#### [WHAT NEEDS TO BE DONE]
Present the following data again exactly as it is shown.

(RECORDS begins)

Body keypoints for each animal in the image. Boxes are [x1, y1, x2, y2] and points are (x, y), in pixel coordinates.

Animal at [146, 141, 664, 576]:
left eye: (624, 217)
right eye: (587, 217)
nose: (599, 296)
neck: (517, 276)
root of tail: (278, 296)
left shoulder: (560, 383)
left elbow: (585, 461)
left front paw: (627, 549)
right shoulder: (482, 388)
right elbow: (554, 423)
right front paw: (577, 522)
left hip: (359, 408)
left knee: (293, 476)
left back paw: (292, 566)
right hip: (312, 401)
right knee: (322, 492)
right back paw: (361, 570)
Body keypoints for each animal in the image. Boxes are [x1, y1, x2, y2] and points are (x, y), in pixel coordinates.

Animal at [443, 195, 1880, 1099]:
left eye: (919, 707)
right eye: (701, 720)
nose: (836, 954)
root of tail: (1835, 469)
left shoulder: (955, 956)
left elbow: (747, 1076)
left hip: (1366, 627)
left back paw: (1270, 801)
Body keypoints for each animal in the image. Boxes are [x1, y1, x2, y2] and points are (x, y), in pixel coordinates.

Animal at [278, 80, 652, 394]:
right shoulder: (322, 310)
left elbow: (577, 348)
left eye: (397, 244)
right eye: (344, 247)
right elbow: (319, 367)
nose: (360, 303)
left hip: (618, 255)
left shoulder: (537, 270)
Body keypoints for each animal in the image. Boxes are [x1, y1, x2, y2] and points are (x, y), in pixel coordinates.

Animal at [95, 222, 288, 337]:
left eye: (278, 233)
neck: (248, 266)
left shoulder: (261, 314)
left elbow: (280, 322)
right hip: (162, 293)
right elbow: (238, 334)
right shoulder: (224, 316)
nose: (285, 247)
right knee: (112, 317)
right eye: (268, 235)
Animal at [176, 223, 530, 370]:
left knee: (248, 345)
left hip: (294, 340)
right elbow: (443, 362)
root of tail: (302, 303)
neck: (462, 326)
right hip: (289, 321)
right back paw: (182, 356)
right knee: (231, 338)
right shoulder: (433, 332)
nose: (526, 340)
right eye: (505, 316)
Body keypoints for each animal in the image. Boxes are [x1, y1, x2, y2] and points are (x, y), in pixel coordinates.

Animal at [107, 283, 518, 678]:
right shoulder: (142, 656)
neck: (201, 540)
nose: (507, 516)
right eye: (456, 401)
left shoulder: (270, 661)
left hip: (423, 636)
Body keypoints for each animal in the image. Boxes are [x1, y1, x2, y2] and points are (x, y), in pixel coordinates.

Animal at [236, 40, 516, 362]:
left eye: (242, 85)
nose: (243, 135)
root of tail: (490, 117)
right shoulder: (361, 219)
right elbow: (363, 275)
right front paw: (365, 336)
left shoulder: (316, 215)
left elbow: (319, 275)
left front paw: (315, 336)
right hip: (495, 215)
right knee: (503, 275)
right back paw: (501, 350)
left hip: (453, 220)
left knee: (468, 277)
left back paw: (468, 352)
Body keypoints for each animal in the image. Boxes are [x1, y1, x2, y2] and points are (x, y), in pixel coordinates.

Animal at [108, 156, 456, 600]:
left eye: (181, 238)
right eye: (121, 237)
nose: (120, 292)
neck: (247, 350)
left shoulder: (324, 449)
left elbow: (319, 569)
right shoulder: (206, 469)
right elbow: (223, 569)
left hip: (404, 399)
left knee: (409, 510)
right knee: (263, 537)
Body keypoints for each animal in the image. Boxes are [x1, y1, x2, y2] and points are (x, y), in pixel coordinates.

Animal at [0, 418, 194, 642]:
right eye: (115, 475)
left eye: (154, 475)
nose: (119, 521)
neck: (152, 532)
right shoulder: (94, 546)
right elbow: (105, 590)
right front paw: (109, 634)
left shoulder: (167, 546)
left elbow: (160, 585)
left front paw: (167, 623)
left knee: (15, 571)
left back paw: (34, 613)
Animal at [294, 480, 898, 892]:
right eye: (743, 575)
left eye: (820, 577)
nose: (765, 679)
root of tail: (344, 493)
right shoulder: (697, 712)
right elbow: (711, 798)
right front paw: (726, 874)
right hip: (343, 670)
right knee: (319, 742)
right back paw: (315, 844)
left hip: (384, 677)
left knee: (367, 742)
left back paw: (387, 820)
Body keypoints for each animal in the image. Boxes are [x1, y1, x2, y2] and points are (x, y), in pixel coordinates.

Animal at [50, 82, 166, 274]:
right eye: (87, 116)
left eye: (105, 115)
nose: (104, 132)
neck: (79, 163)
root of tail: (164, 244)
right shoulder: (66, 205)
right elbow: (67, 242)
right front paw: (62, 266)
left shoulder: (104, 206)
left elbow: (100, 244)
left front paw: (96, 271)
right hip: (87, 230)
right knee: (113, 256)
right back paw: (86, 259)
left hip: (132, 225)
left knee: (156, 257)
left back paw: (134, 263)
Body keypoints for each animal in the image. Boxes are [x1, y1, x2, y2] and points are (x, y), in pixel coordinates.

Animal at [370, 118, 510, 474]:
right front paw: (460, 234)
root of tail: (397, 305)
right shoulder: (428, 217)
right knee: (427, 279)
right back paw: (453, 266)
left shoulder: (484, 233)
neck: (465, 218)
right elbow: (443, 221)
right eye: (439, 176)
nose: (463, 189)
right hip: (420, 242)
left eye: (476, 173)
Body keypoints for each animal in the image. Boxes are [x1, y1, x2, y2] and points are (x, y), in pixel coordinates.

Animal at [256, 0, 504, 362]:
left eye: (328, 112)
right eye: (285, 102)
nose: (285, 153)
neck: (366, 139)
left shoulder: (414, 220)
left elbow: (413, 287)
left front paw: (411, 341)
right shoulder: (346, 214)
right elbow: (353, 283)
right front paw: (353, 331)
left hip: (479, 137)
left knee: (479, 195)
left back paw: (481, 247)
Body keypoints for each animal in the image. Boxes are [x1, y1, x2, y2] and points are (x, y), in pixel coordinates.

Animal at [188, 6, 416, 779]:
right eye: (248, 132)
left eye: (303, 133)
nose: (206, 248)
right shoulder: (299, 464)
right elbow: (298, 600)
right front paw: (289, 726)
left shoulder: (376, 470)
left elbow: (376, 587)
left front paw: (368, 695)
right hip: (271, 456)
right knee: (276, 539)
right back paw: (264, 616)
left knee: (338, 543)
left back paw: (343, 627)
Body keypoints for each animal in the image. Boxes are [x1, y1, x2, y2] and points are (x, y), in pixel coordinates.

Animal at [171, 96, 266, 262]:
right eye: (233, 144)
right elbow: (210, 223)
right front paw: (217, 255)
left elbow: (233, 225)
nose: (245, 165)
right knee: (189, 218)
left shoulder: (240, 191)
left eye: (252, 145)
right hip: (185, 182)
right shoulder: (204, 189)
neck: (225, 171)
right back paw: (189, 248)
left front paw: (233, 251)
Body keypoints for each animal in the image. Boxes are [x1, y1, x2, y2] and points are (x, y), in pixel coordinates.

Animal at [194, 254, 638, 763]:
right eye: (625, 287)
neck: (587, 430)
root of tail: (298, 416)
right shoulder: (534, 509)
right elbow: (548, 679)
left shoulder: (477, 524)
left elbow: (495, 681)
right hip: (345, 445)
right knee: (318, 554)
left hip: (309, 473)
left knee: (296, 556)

(RECORDS ends)

#### [ANSWER FOR THE TASK]
Body keypoints for each animal in the image. Boxes are [x1, y1, x2, y2] and points are (x, y), in pixel coordinates.

Animal at [146, 141, 664, 576]:
left eye: (624, 217)
right eye: (587, 217)
nose: (599, 296)
neck: (517, 276)
root of tail: (278, 296)
left shoulder: (560, 383)
left elbow: (585, 461)
left front paw: (627, 549)
right shoulder: (482, 388)
right elbow: (554, 423)
right front paw: (577, 522)
left hip: (359, 408)
left knee: (293, 476)
left back paw: (292, 566)
right hip: (312, 401)
right knee: (322, 492)
right back paw: (361, 570)
Body keypoints for each animal in the image. Boxes are [x1, y1, x2, y2] and points are (x, y), in pixel coordinates.

Animal at [443, 195, 1880, 1099]:
left eye: (919, 707)
right eye: (701, 720)
nose: (836, 954)
root of tail: (1835, 469)
left shoulder: (955, 956)
left elbow: (747, 1076)
left hip: (1366, 627)
left back paw: (1270, 801)
Body keypoints for each animal in the image. Boxes are [x1, y1, x2, y2] and points are (x, y), in pixel coordinates.

Animal at [278, 80, 652, 394]:
right shoulder: (322, 310)
left elbow: (577, 348)
left eye: (397, 244)
right eye: (344, 247)
right elbow: (319, 367)
nose: (360, 303)
left hip: (618, 255)
left shoulder: (537, 270)
Body keypoints for each animal in the image. Boxes are [x1, y1, x2, y2] and points are (x, y), in pixel coordinates.

Animal at [95, 222, 288, 337]:
left eye: (278, 233)
neck: (248, 266)
left shoulder: (261, 314)
left elbow: (280, 322)
right hip: (162, 293)
right elbow: (238, 334)
right shoulder: (224, 316)
nose: (285, 247)
right knee: (112, 317)
right eye: (268, 235)
Animal at [176, 223, 530, 370]:
left knee: (248, 345)
left hip: (294, 340)
right elbow: (443, 362)
root of tail: (302, 303)
neck: (462, 326)
right hip: (289, 321)
right back paw: (182, 356)
right knee: (231, 338)
right shoulder: (433, 332)
nose: (526, 340)
right eye: (505, 316)
Body keypoints for each animal in the image. Boxes are [x1, y1, x2, y2] and points are (x, y), in pixel coordinates.

Animal at [107, 283, 518, 678]:
right shoulder: (142, 656)
neck: (201, 540)
nose: (507, 516)
right eye: (456, 401)
left shoulder: (270, 661)
left hip: (423, 636)
Body keypoints for each animal in the image. Boxes are [x1, y1, x2, y2] and points are (x, y), in pixel coordinates.

Animal at [236, 40, 516, 362]:
left eye: (242, 85)
nose: (243, 135)
root of tail: (490, 117)
right shoulder: (361, 219)
right elbow: (363, 275)
right front paw: (365, 336)
left shoulder: (316, 215)
left elbow: (319, 275)
left front paw: (315, 336)
right hip: (495, 215)
right knee: (503, 275)
right back paw: (501, 350)
left hip: (453, 220)
left knee: (468, 277)
left back paw: (468, 352)
Body keypoints for each animal in the image. Boxes are [x1, y1, x2, y2] and points are (x, y), in pixel coordinates.

Animal at [108, 156, 456, 600]:
left eye: (181, 238)
right eye: (121, 237)
nose: (120, 292)
neck: (247, 350)
left shoulder: (324, 449)
left elbow: (319, 569)
right shoulder: (206, 469)
right elbow: (223, 569)
left hip: (404, 399)
left knee: (409, 510)
right knee: (263, 537)
Body keypoints for each animal in the image. Boxes are [x1, y1, x2, y2] and points are (x, y), in pixel coordinates.

Animal at [0, 418, 194, 642]:
right eye: (115, 475)
left eye: (154, 475)
nose: (119, 521)
neck: (152, 532)
right shoulder: (94, 546)
right elbow: (105, 590)
right front paw: (109, 634)
left shoulder: (167, 546)
left elbow: (160, 585)
left front paw: (167, 623)
left knee: (15, 571)
left back paw: (34, 613)
Animal at [294, 480, 898, 892]:
right eye: (743, 575)
left eye: (820, 577)
nose: (765, 679)
root of tail: (344, 493)
right shoulder: (697, 712)
right elbow: (711, 798)
right front paw: (726, 874)
right hip: (343, 670)
right knee: (319, 742)
right back paw: (315, 844)
left hip: (384, 677)
left knee: (367, 742)
left back paw: (387, 820)
Body keypoints for each animal in the image. Boxes are [x1, y1, x2, y2] and points are (x, y), in pixel coordinates.

Animal at [50, 82, 166, 274]:
right eye: (87, 116)
left eye: (105, 115)
nose: (104, 132)
neck: (79, 163)
root of tail: (164, 244)
right shoulder: (66, 205)
right elbow: (67, 242)
right front paw: (62, 266)
left shoulder: (104, 206)
left elbow: (100, 244)
left front paw: (96, 271)
right hip: (87, 230)
right knee: (113, 256)
right back paw: (86, 259)
left hip: (132, 225)
left knee: (156, 257)
left back paw: (134, 263)
Body keypoints for each animal in the image. Boxes are [x1, y1, x2, y2] and points are (x, y), in pixel coordinates.

Animal at [370, 118, 510, 474]:
right front paw: (460, 234)
root of tail: (397, 305)
right shoulder: (428, 217)
right knee: (427, 279)
right back paw: (453, 266)
left shoulder: (484, 233)
neck: (465, 218)
right elbow: (443, 221)
right eye: (439, 176)
nose: (463, 189)
right hip: (420, 242)
left eye: (476, 173)
Body keypoints for each animal in the image. Boxes are [x1, y1, x2, y2] and points are (x, y), in pixel coordinates.

Animal at [256, 0, 504, 362]:
left eye: (328, 112)
right eye: (285, 102)
nose: (285, 153)
neck: (366, 139)
left shoulder: (414, 220)
left elbow: (413, 287)
left front paw: (411, 341)
right shoulder: (346, 214)
right elbow: (353, 283)
right front paw: (353, 331)
left hip: (479, 137)
left knee: (479, 195)
left back paw: (481, 247)
Body keypoints for each animal in the image. Boxes are [x1, y1, x2, y2] and points are (x, y), in pixel coordinates.

Animal at [188, 6, 416, 779]:
right eye: (248, 132)
left eye: (303, 133)
nose: (206, 248)
right shoulder: (299, 464)
right elbow: (298, 600)
right front paw: (289, 726)
left shoulder: (376, 470)
left elbow: (376, 587)
left front paw: (368, 695)
right hip: (271, 456)
right knee: (276, 539)
right back paw: (264, 616)
left knee: (338, 543)
left back paw: (343, 627)
Body keypoints for each animal in the image. Boxes are [x1, y1, x2, y2] and points are (x, y), in pixel coordinates.

Animal at [171, 96, 266, 262]:
right eye: (233, 144)
right elbow: (210, 223)
right front paw: (217, 255)
left elbow: (233, 225)
nose: (245, 165)
right knee: (189, 218)
left shoulder: (240, 191)
left eye: (252, 145)
right hip: (185, 182)
right shoulder: (204, 189)
neck: (225, 171)
right back paw: (189, 248)
left front paw: (233, 251)
Body keypoints for each animal in the image. Boxes are [x1, y1, x2, y2] and points are (x, y), in pixel coordinates.

Animal at [194, 254, 638, 763]:
right eye: (625, 287)
neck: (587, 430)
root of tail: (298, 416)
right shoulder: (534, 509)
right elbow: (548, 679)
left shoulder: (477, 524)
left elbow: (495, 681)
right hip: (345, 445)
right knee: (318, 554)
left hip: (309, 473)
left knee: (296, 556)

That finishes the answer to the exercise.